[Records from a dataset]
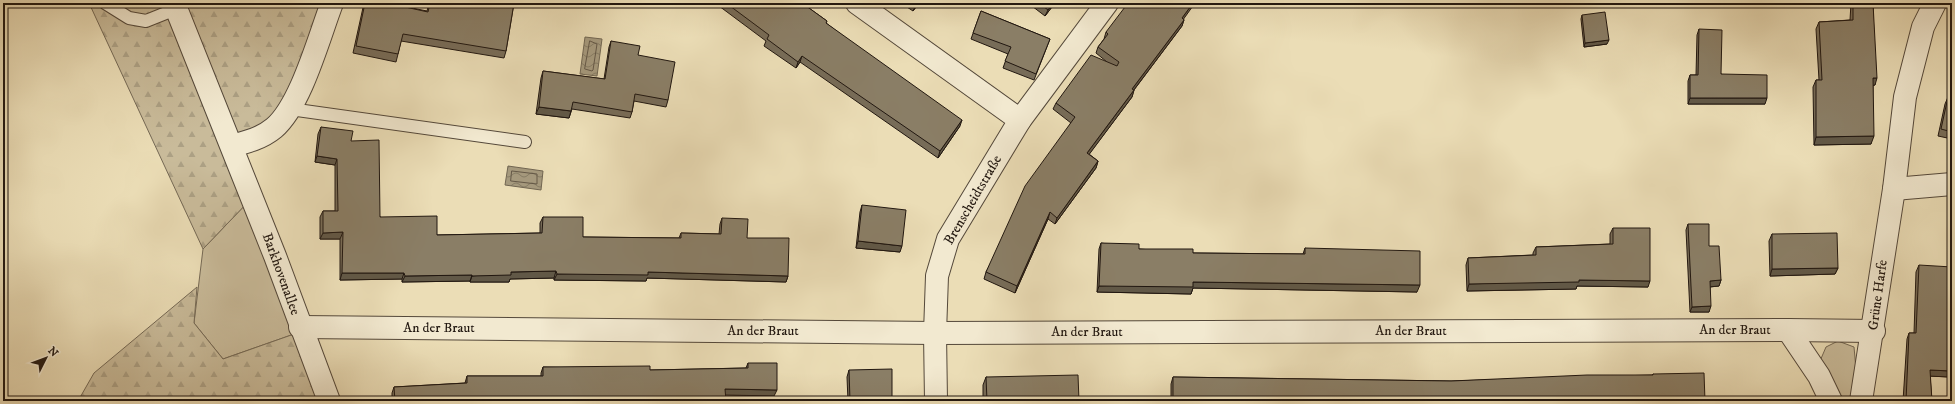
<svg xmlns="http://www.w3.org/2000/svg" width="1955" height="404" font-family="'IM FELL DW Pica',serif">
	<defs>
		<pattern id="forest-firs" width="22" height="20" patternUnits="userSpaceOnUse"><rect width="22" height="20" fill="#c9bb9a"/><path d="M5 1l3.5 6h-7zM16 11l3.5 6h-7z" fill="#aca084"/></pattern>
		<pattern id="water-waves" width="16" height="10" patternUnits="userSpaceOnUse"><rect width="16" height="10" fill="#a69a7e"/><path d="M0 5q4-4 8 0t8 0" fill="none" stroke="#877d66"/></pattern>
	</defs>
	<rect width="100%" height="100%" fill="#ebddb6"/>
	<filter id="stains"><feTurbulence type="fractalNoise" baseFrequency=".005" numOctaves="4"/><feColorMatrix values="0 0 0 0 .2 0 0 0 0 .09 0 0 0 0 .02 0 0 0 .5 -.17"/></filter>
	<radialGradient id="worn" r=".72"><stop offset=".6" stop-color="#630" stop-opacity="0"/><stop offset="1" stop-color="#630" stop-opacity=".3"/></radialGradient>
	<g fill="#c9bb9a" stroke="#756955">
		<polygon points="249,201 297,333 223,359 194,323 203,249"/>
		<polygon points="1838,341 1854,347 1856,369 1853,401 1840,401 1820,361 1826,347"/>
	</g>
	<g fill="url(#forest-firs)" stroke="#756955">
		<polygon points="89,3 329,3 288,107 234,141 249,201 203,249"/>
		<polygon points="197,287 194,323 223,359 297,333 323,401 78,401 94,373"/>
	</g>
	<g fill="url(#water-waves)" stroke="#716652">
		<polygon points="585,37 602,39 597,76 580,74"/>
		<polygon points="508,166 543,171 541,190 505,185"/>
	</g>
	<g fill="none" stroke-linecap="round" stroke-linejoin="round">
		<g stroke="#645847" stroke-width="1">
			<polygon points="590,41 597,44 593,70 592,71 585,69"/>
			<polygon points="512,171 537,174 537,184 511,181"/>
		</g>
		<defs>
			<g id="service">
				<polyline points="105,3 129,18 146,21 176,9"/>
				<polyline points="290,109 525,142"/>
			</g>
			<g id="minor">
				<polyline points="174,3 275,256 329,401"/>
				<polyline points="857,3 1020,120"/>
				<path d="M232,146C247,142 262,138 274,128C301,105 319,37 332,3"/>
				<polyline points="1894,189 1952,184"/>
				<polyline points="300,327 935,333 1788,330 1874,331"/>
				<polyline points="1788,330 1819,376 1831,401"/>
				<polyline points="936,401 935,333 937,276 948,239 1020,120 1107,3"/>
				<polyline points="1861,401 1894,189 1905,97 1923,27 1935,3"/>
			</g>
		</defs>
		<use href="#service" stroke="#54483a" stroke-width="14"/>
		<use href="#minor" stroke="#54483a" stroke-width="24"/>
		<use href="#service" stroke="#f2e9d0" stroke-width="12"/>
		<use href="#minor" stroke="#f2e9d0" stroke-width="22"/>
	</g>
	<g fill="#776c58" stroke="#211710">
		<polygon points="364,3 387,3 427,11 429,3 514,3 506,51 504,58 401,41 398,54 396,62 353,53"/>
		<polygon points="715,3 802,3 827,21 826,23 960,126 938,158 800,62 796,68 764,46 766,41"/>
		<polygon points="901,3 919,3 913,11"/>
		<polygon points="1028,3 1055,3 1045,16"/>
		<polygon points="1851,3 1873,3 1875,85 1873,85 1871,144 1814,145 1813,87 1816,80 1819,80 1816,29 1819,22 1850,20"/>
		<polygon points="981,11 1050,39 1034,80 1003,68 1008,54 971,39"/>
		<polygon points="1582,15 1607,44 1584,47 1581,19"/>
		<polygon points="1184,19 1182,26 1134,90 1132,97 1089,154 1098,161 1096,168 1055,224 1048,219 1015,293 984,279 986,272 1071,123 1053,109 1056,103 1107,62 1096,53 1098,47 1104,39 1106,32"/>
		<polygon points="1699,29 1721,74 1765,104 1688,104 1688,81 1690,75 1696,75 1697,35"/>
		<polygon points="611,41 638,55 668,100 666,107 634,101 632,112 630,118 572,109 569,118 536,114 541,78 543,71 604,79 609,47"/>
		<polygon points="1948,97 1952,98 1952,139 1938,136 1945,104"/>
		<polygon points="321,127 351,141 380,217 437,235 540,233 540,223 543,217 583,237 679,238 681,233 719,234 720,224 722,218 747,238 788,276 786,282 647,278 646,281 554,280 554,278 510,279 509,282 470,282 470,281 402,282 402,279 340,280 340,239 320,239 320,217 323,211 335,211 335,165 315,162 318,134"/>
		<polygon points="862,205 900,252 856,248 860,212"/>
		<polygon points="1688,224 1709,246 1721,280 1719,286 1710,287 1709,312 1690,312 1686,230"/>
		<polygon points="1613,228 1648,287 1577,286 1576,289 1467,291 1466,265 1468,258 1533,255 1533,253 1536,247 1610,244 1610,234"/>
		<polygon points="1772,234 1838,268 1835,274 1770,276 1769,241"/>
		<polygon points="1101,243 1139,249 1193,253 1303,254 1305,248 1417,292 1193,288 1191,294 1097,292 1099,249"/>
		<polygon points="1919,265 1952,370 1951,370 1949,377 1930,376 1932,401 1903,401 1907,339 1909,333 1914,333 1916,272"/>
		<polygon points="748,363 774,396 725,395 726,401 392,401 392,393 394,387 465,383 467,376 541,376 541,373 543,367 650,370 746,368"/>
		<polygon points="849,370 892,401 848,401 847,377"/>
		<polygon points="1653,374 1705,401 1171,401 1171,384 1173,377 1451,381 1652,375"/>
		<polygon points="986,377 1079,401 983,401 983,385"/>
	</g>
	<g fill="#615847" stroke="#211710">
		<polygon points="917,3 919,3 913,11"/>
		<polygon points="1053,3 1055,3 1045,16 1048,10"/>
		<polygon points="1193,3 1195,3 1180,24 1182,18"/>
		<polygon points="1184,20 1182,26 1130,95 1132,89"/>
		<polygon points="1609,40 1607,44 1584,47 1585,43"/>
		<polygon points="802,56 800,62 796,68 798,62"/>
		<polygon points="1873,78 1877,78 1875,85 1870,86"/>
		<polygon points="1134,90 1132,97 1085,160 1087,153"/>
		<polygon points="1690,98 1767,98 1765,104 1688,104"/>
		<polygon points="539,107 571,111 569,118 536,114"/>
		<polygon points="962,120 960,126 938,158 940,151"/>
		<polygon points="1874,136 1871,144 1814,145 1816,137"/>
		<polygon points="317,156 337,159 335,165 315,162"/>
		<polygon points="1098,161 1096,168 1055,224 1057,218"/>
		<polygon points="1050,212 1048,219 1015,293 1017,286"/>
		<polygon points="343,232 340,239 320,239 323,233"/>
		<polygon points="858,241 902,246 900,252 856,248"/>
		<polygon points="1838,268 1835,274 1770,276 1772,269"/>
		<polygon points="556,271 554,278 510,279 509,282 470,282 472,276 511,272"/>
		<polygon points="648,272 788,276 786,282 647,278 646,281 554,280 557,274"/>
		<polygon points="342,273 404,273 402,279 340,280"/>
		<polygon points="472,275 470,281 402,282 405,276"/>
		<polygon points="1579,280 1650,281 1648,287 1577,286 1576,289 1467,291 1469,284"/>
		<polygon points="1721,280 1719,286 1708,287 1710,281"/>
		<polygon points="1193,282 1420,285 1417,292 1193,288 1191,294 1097,292 1099,286"/>
		<polygon points="1711,306 1709,312 1690,312 1692,307"/>
		<polygon points="1930,370 1951,371 1949,377 1928,376"/>
		<polygon points="725,389 777,390 774,396 723,395"/>
	</g>
	<g fill="#8a7e66" stroke="#211710">
		<polygon points="365,3 387,3 428,12 430,3 514,3 506,51 403,34 398,54 356,46"/>
		<polygon points="726,3 802,3 827,21 826,23 962,120 940,151 802,56 798,62 767,39 769,35"/>
		<polygon points="1039,3 1053,3 1048,10"/>
		<polygon points="1128,3 1193,3 1182,18 1184,20 1132,89 1134,90 1087,153 1098,161 1057,218 1050,212 1017,286 986,272 1025,186 1075,117 1056,103 1091,55 1117,66 1119,62 1098,47 1108,34 1106,32"/>
		<polygon points="1853,3 1873,3 1877,78 1873,78 1874,136 1816,137 1816,80 1822,80 1819,22 1853,20"/>
		<polygon points="981,11 1050,39 1036,74 1005,61 1011,47 973,33"/>
		<polygon points="1605,12 1609,40 1585,43 1582,15"/>
		<polygon points="1699,29 1722,30 1721,74 1767,75 1767,98 1690,98 1690,75 1698,75"/>
		<polygon points="611,41 640,46 638,55 675,62 668,100 635,94 632,112 573,102 571,111 539,107 543,71 605,79"/>
		<polygon points="1948,97 1952,98 1952,132 1941,129"/>
		<polygon points="321,127 353,131 351,141 379,140 380,217 437,216 437,235 542,233 543,217 583,217 583,237 681,238 681,233 721,234 722,218 748,219 747,238 789,238 788,276 648,272 648,275 557,274 556,271 511,272 511,275 472,276 472,275 405,276 404,273 342,273 343,232 323,233 323,211 338,211 337,159 317,156"/>
		<polygon points="862,205 906,210 902,246 858,241"/>
		<polygon points="1688,224 1709,224 1709,246 1719,246 1721,280 1710,281 1711,306 1692,307"/>
		<polygon points="1613,228 1650,228 1650,281 1579,280 1579,282 1469,284 1468,258 1536,255 1536,247 1613,244"/>
		<polygon points="1837,233 1838,268 1772,269 1772,234"/>
		<polygon points="1101,243 1139,244 1139,249 1193,249 1193,253 1305,254 1305,248 1420,251 1420,285 1193,282 1193,287 1099,286"/>
		<polygon points="1919,265 1952,267 1952,364 1951,371 1930,370 1932,401 1906,401 1909,333 1916,333"/>
		<polygon points="748,363 777,363 777,390 725,389 726,401 395,401 394,387 467,383 467,376 543,376 543,367 650,366 650,370 748,368"/>
		<polygon points="892,369 892,401 850,401 849,370"/>
		<polygon points="1704,373 1705,401 1173,401 1173,377 1451,381 1587,375 1653,375 1653,374"/>
		<polygon points="1078,375 1079,401 987,401 986,377"/>
	</g>
	<g text-anchor="middle" dominant-baseline="central" stroke-width="3.5" stroke-linejoin="round" paint-order="stroke">
		<g font-size="14" fill="#211710" stroke="#f2e9d0">
			<text transform="translate(973 200) rotate(-60)">Brenscheidtstraße</text>
			<text transform="translate(281 274) rotate(70)">Barkhovenallee</text>
			<text transform="translate(1878 295) rotate(-82)">Grüne Harfe</text>
			<text x="439" y="328">An der Braut</text>
			<text x="1735" y="330">An der Braut</text>
			<text x="763" y="331">An der Braut</text>
			<text x="1411" y="331">An der Braut</text>
			<text x="1087" y="332">An der Braut</text>
		</g>
	</g>
	<rect width="1955" height="404" fill="none" stroke="#ebddb6" stroke-width="16"/>
	<rect x="4" y="4" width="1947" height="396" fill="none" stroke="#211710" stroke-width="2"/>
	<rect x="8" y="8" width="1939" height="388" fill="none" stroke="#211710"/>
	<g transform="translate(46 358) rotate(48)" stroke="#f2e9d0" stroke-width="3" paint-order="stroke">
	<path d="M0-3L7 15L0 10L-7 15Z" fill="#211710"/>
	<text y="-6" font-size="11" font-weight="bold" text-anchor="middle" fill="#211710">N</text>
	</g>
	<rect width="100%" height="100%" filter="url(#stains)"/>
	<rect width="100%" height="100%" fill="url(#worn)"/>
</svg>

▶ _EXERCISE_: All lines in the records with the string "round" should be copied out.

▶ _OUTPUT BELOW_:
	<g fill="none" stroke-linecap="round" stroke-linejoin="round">
	<g text-anchor="middle" dominant-baseline="central" stroke-width="3.5" stroke-linejoin="round" paint-order="stroke">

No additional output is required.